Une "refondation" du dispositif de complément de rémunération des fonctionnaires d'État en Outre-mer se profile et se trouve actuellement dans les tiroirs des ministères concernés

Plusieurs évolutions sont envisagées :

- la réduction des majorations de traitement à un niveau représentatif du différentiel de coût de la vie
- la fusion de l’indemnité de sujétion géographique et de l’indemnité d’éloignement dans un dispositif unique qui serait réservé aux territoires les moins attractifs
- la création d’une prime unique couvrant les frais d’installations spécifiques de l’agent (déménagement, achats particuliers, etc.)

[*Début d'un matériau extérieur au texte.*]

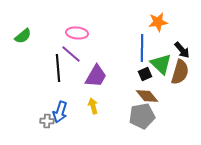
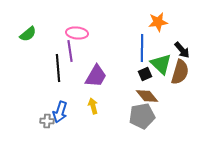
green semicircle: moved 5 px right, 2 px up
purple line: moved 1 px left, 3 px up; rotated 40 degrees clockwise
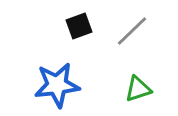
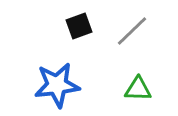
green triangle: rotated 20 degrees clockwise
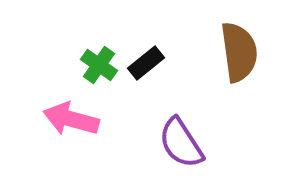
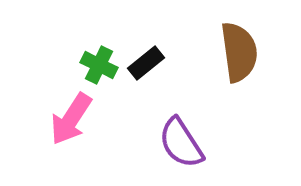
green cross: rotated 9 degrees counterclockwise
pink arrow: rotated 72 degrees counterclockwise
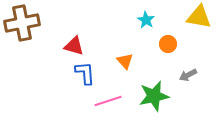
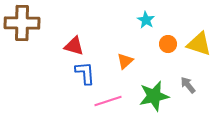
yellow triangle: moved 27 px down; rotated 8 degrees clockwise
brown cross: rotated 12 degrees clockwise
orange triangle: rotated 30 degrees clockwise
gray arrow: moved 10 px down; rotated 78 degrees clockwise
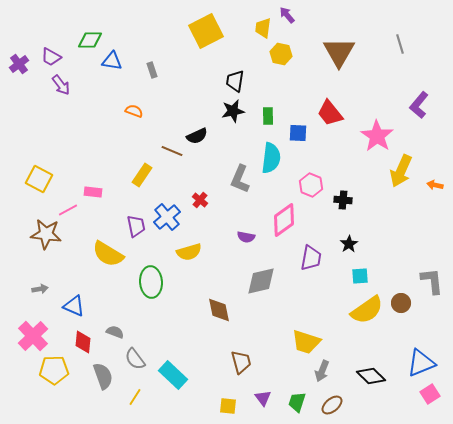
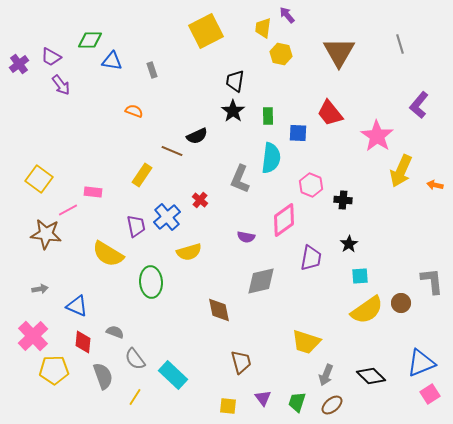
black star at (233, 111): rotated 25 degrees counterclockwise
yellow square at (39, 179): rotated 8 degrees clockwise
blue triangle at (74, 306): moved 3 px right
gray arrow at (322, 371): moved 4 px right, 4 px down
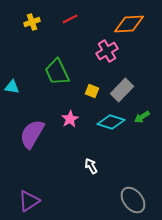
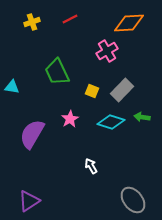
orange diamond: moved 1 px up
green arrow: rotated 42 degrees clockwise
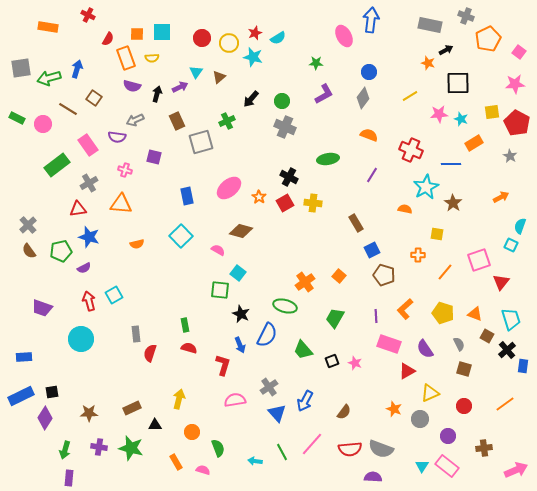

Ces pistes appellent de notre part les observations suivantes :

-Une nouvelle fois, ce sont les fonctionnaires qui sont stigmatisés, comme responsables de la situation économique désastreuse de La Réunion

-Au nom de la "justice sociale" ,les fonctionnaires sont désignés une nouvelle fois comme les boucs émissaires

Pourtant, les études économiques font apparaître un différentiel important plus de 55 % entre les prix pratiques à la Réunion et ceux de métropole , justifiant par la même l'existence de la la majoration , il serait pour le moins incongru de niveler par le bas

Pour la CGTR EDUC'ACTION , ce n’est pas l’indexation des salaires et la majoration des pensions des fonctionnaires d’état qui sont des anomalies mais bien l’absence de mesures de correction salariale pour les salariés notamment du secteur privé, car le cout de la vie est comme le montre les résultats des études et enquêtes élevé pour tous, du fait notamment des marges pharaoniques des lobbies d'importateurs et de la grande distribution. Qui sont réellement les nantis à la Réunion ??

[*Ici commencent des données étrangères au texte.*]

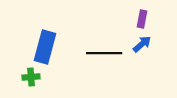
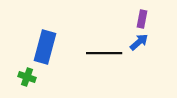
blue arrow: moved 3 px left, 2 px up
green cross: moved 4 px left; rotated 24 degrees clockwise
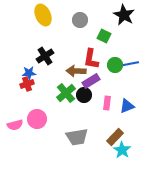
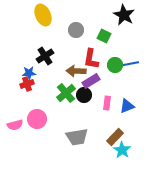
gray circle: moved 4 px left, 10 px down
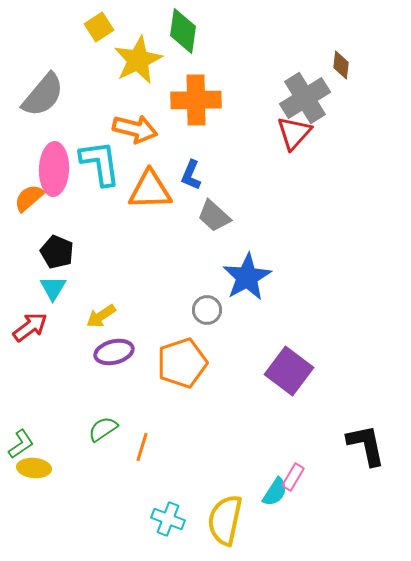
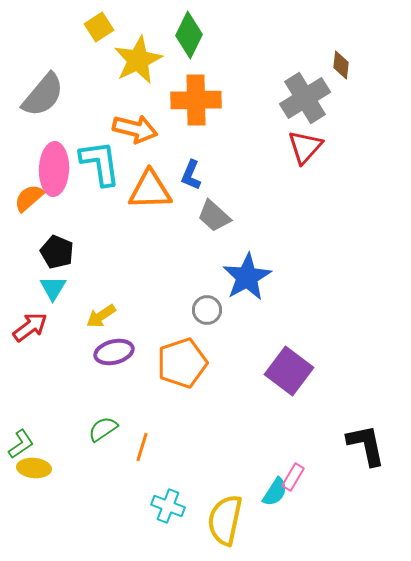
green diamond: moved 6 px right, 4 px down; rotated 18 degrees clockwise
red triangle: moved 11 px right, 14 px down
cyan cross: moved 13 px up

Ainsi le smic n’est pas majoré à la Réunion alors que la vie y est pourtant bien plus chère, ce qui revient à dire que des centaines de milliers de salariés dont les salaires ne sont pas indexés perçoivent dans les faits un salaire référencé sur un sous smic.

Les attaques gouvernementales et rapports incessants d'une cour des comptes aux ordres contre la majoration ne sont pas motivées par un quelconque souci d'égalité mais bel et bien par la recherche d'économies afin de compenser ainsi les milliards de cadeaux fiscaux généreusement octroyés aux plus riches (pacte de responsabilité .)

Le gouvernement est d’ailleurs tellement peu soucieux d’égalité qu’il ne s’est jamais interrogé sur la réalité économique vécue par les salariés outre mer, surtout dans cette période de crise dramatique pour les travailleurs réunionnais.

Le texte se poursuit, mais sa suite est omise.